From a fairly low sample size there are clear indications that the market has recovered almost to pre Covid levels. Interestingly the majority of the volume is coming through smaller deals, though that may be more a factor of the community who provided the input.
I would make two distinct but related observations here:
- With one significant exception we are in a fairly normal economic cycle – a proportion of businesses are struggling, a proportion are flying, but for the rest it’s very much business as usual. What’s changed is that BAU might look different with homeworking & other dramatic changes in dynamics, and the sectors involved (mostly) in the bottom & top tiers have been slightly shaken up.
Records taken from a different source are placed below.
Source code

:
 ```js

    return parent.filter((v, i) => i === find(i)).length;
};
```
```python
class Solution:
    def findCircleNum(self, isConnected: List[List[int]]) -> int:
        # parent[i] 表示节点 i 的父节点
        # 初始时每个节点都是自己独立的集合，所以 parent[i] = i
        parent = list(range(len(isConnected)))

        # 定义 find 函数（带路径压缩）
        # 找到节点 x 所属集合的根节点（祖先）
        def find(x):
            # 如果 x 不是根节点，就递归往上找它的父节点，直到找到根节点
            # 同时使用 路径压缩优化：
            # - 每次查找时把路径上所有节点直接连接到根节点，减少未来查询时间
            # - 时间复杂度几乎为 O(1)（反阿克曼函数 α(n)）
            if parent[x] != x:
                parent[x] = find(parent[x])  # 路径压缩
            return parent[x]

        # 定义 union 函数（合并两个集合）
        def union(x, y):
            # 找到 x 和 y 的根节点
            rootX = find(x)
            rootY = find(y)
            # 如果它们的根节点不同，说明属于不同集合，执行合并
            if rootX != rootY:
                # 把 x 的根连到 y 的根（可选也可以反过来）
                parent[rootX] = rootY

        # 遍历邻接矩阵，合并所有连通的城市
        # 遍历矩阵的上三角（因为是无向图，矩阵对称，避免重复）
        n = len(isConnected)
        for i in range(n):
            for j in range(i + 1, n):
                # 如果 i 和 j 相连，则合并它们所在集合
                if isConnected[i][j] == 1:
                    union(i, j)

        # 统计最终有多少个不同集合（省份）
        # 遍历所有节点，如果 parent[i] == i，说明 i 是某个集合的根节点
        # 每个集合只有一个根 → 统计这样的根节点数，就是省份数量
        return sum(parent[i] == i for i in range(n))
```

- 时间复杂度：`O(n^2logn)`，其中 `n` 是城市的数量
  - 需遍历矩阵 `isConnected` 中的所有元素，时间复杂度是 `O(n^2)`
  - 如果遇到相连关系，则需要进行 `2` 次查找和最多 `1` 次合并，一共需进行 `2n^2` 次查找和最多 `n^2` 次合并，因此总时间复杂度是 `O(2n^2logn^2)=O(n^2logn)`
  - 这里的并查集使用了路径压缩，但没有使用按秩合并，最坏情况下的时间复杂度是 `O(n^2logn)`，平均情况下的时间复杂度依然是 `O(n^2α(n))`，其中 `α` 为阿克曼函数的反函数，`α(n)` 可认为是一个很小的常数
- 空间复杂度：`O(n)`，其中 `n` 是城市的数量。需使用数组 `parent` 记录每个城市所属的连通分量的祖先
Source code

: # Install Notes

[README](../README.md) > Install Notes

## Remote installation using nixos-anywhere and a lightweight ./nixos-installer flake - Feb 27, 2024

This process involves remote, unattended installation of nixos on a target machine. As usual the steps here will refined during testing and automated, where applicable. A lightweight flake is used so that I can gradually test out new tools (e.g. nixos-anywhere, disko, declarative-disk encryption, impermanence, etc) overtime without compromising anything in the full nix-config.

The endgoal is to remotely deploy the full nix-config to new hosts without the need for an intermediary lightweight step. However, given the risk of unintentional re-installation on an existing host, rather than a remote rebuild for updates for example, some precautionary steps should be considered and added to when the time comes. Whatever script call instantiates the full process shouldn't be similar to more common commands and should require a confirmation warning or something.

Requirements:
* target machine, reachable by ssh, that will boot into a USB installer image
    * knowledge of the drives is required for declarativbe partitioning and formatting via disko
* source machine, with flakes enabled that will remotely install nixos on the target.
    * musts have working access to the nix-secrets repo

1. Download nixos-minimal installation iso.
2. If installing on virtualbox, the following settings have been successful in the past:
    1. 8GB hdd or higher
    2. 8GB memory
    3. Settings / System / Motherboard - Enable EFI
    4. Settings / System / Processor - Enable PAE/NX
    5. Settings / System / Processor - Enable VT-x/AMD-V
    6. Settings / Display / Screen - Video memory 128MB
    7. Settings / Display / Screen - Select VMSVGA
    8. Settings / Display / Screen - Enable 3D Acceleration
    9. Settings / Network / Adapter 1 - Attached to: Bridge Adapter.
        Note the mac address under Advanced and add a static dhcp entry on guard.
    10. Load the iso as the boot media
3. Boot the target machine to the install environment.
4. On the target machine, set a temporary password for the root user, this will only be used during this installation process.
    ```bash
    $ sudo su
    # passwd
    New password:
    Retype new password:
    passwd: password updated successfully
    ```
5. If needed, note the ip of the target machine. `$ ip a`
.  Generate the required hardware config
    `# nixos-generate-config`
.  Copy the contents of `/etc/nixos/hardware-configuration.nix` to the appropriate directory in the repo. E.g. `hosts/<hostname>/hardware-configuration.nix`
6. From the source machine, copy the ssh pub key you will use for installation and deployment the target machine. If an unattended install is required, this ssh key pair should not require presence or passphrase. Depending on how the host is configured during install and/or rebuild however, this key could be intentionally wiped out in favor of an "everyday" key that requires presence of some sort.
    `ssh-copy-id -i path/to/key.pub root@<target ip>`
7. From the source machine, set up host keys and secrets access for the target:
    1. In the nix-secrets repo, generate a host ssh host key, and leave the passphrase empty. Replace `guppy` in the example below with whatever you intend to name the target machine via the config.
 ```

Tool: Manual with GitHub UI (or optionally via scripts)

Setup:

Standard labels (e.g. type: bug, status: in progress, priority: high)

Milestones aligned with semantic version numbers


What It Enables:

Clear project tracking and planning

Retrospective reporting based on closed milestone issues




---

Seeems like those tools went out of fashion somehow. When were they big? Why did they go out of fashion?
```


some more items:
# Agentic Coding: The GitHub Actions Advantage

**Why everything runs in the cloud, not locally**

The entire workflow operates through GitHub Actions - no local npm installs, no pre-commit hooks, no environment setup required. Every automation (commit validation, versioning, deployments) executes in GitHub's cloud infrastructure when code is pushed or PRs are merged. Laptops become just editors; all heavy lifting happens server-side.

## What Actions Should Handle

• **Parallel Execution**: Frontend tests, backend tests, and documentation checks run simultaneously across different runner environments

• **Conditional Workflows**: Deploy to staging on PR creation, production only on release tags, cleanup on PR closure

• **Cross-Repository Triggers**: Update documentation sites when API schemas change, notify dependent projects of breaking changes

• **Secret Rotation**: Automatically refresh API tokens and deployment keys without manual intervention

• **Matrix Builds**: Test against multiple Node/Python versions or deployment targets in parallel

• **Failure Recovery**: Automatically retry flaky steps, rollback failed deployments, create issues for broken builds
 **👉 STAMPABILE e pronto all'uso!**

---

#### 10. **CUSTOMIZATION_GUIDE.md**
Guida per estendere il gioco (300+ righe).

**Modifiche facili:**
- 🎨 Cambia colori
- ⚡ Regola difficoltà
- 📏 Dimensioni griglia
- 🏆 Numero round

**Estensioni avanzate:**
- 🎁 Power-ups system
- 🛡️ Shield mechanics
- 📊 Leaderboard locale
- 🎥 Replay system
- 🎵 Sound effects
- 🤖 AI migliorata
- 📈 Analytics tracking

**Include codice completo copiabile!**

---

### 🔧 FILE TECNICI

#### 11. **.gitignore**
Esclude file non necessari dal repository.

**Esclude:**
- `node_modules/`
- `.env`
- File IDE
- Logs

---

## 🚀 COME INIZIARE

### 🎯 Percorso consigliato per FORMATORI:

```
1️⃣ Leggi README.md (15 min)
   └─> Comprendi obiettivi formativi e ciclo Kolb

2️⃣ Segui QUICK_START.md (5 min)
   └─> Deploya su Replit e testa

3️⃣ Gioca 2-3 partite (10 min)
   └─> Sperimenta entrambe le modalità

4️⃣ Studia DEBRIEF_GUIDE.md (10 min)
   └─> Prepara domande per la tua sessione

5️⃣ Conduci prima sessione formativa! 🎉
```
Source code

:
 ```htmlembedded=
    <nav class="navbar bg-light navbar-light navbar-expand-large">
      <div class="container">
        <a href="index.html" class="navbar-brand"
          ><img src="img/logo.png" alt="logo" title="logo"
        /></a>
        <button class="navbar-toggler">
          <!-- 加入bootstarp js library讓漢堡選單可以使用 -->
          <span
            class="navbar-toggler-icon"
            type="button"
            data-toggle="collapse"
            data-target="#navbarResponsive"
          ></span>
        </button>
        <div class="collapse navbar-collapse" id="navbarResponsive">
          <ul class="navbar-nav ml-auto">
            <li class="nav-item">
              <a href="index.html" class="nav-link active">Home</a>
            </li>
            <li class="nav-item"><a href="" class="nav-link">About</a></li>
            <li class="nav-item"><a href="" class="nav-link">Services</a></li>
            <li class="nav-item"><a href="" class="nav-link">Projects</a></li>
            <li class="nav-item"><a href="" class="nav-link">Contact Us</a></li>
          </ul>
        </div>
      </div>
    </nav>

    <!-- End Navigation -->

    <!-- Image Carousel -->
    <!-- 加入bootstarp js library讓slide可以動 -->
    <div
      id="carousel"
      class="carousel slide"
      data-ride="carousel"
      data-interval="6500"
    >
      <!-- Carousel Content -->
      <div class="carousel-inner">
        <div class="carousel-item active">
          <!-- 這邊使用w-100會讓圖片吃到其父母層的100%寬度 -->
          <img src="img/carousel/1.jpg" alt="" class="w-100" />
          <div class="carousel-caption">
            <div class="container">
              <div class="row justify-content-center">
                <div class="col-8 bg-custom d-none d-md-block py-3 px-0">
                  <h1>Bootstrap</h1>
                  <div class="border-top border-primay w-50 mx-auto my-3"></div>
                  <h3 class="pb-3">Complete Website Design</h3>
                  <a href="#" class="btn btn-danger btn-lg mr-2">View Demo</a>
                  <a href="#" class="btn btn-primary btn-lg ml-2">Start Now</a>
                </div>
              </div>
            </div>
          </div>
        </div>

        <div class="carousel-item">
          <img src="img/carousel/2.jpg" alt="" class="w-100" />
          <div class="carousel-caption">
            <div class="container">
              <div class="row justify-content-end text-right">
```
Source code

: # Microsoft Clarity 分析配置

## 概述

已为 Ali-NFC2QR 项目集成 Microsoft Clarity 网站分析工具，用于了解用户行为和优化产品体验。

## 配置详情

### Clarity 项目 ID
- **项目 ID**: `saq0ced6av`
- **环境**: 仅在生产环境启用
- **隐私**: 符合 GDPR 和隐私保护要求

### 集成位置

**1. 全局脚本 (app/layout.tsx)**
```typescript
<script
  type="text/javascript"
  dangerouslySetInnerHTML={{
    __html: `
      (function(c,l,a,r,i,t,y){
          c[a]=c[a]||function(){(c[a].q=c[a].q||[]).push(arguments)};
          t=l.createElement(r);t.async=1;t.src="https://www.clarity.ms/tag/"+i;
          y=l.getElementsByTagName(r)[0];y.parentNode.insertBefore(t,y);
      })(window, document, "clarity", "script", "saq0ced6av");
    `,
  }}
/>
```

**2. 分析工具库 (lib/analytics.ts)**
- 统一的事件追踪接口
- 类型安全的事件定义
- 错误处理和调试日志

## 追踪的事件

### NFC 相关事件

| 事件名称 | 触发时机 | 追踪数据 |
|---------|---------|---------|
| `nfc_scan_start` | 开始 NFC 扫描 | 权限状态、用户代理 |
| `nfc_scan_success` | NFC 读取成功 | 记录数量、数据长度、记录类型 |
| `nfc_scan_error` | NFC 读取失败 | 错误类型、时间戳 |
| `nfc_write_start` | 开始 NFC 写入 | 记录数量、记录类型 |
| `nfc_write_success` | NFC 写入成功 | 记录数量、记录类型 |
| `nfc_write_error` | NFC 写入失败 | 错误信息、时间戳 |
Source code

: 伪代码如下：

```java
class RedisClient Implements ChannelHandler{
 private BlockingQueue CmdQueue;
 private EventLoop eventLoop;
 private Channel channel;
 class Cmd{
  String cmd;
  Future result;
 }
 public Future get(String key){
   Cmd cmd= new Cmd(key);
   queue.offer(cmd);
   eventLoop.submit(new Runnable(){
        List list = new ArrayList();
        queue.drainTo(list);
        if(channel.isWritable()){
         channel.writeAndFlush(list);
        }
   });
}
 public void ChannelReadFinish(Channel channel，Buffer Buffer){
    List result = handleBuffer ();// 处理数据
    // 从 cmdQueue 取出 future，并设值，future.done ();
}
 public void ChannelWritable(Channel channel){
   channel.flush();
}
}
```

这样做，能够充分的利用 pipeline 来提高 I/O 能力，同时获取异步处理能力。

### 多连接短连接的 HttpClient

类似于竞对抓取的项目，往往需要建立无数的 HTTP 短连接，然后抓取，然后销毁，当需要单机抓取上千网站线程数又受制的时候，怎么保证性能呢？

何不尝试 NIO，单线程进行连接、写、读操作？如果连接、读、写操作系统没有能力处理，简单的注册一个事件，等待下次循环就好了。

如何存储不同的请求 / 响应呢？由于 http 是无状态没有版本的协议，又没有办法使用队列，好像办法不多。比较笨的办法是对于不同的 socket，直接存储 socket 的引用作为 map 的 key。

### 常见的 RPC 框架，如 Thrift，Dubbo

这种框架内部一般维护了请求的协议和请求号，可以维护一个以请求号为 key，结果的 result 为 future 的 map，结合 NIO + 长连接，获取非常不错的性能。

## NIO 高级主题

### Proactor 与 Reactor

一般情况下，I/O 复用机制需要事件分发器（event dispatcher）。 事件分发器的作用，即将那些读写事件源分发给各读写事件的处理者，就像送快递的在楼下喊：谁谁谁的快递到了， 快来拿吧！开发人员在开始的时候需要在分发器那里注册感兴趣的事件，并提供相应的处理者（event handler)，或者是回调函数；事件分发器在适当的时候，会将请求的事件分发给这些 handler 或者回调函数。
With a few notable exceptions those that are struggling now were probably not exactly flying before!
- Yes, the interest in acquiring good small businesses is definitely high, but unfortunately the appetite for risk is very low. There cannot be certainty over what 2020 really looked like as we adapted to lockdown, home working, took cheap debt & benefitted from furlough. Forecasting 2021 and beyond will not be that different.
The buyers answer to these & other challenges? Leveraged or highly contingent deals with a low percentage of cash on completion. If you have a good business this is not a good option for lots of reasons I won’t bore you with here.
Unless there is compulsion or (preferably positive) urgency, even as a full time M&A advisor I would suggest you hold on for now, but use the time wisely for a bit of prep for the new normal (and speak to your IFA!)
As always, good luck with everything, stay safe and if we can help in any way we’re happy to do so.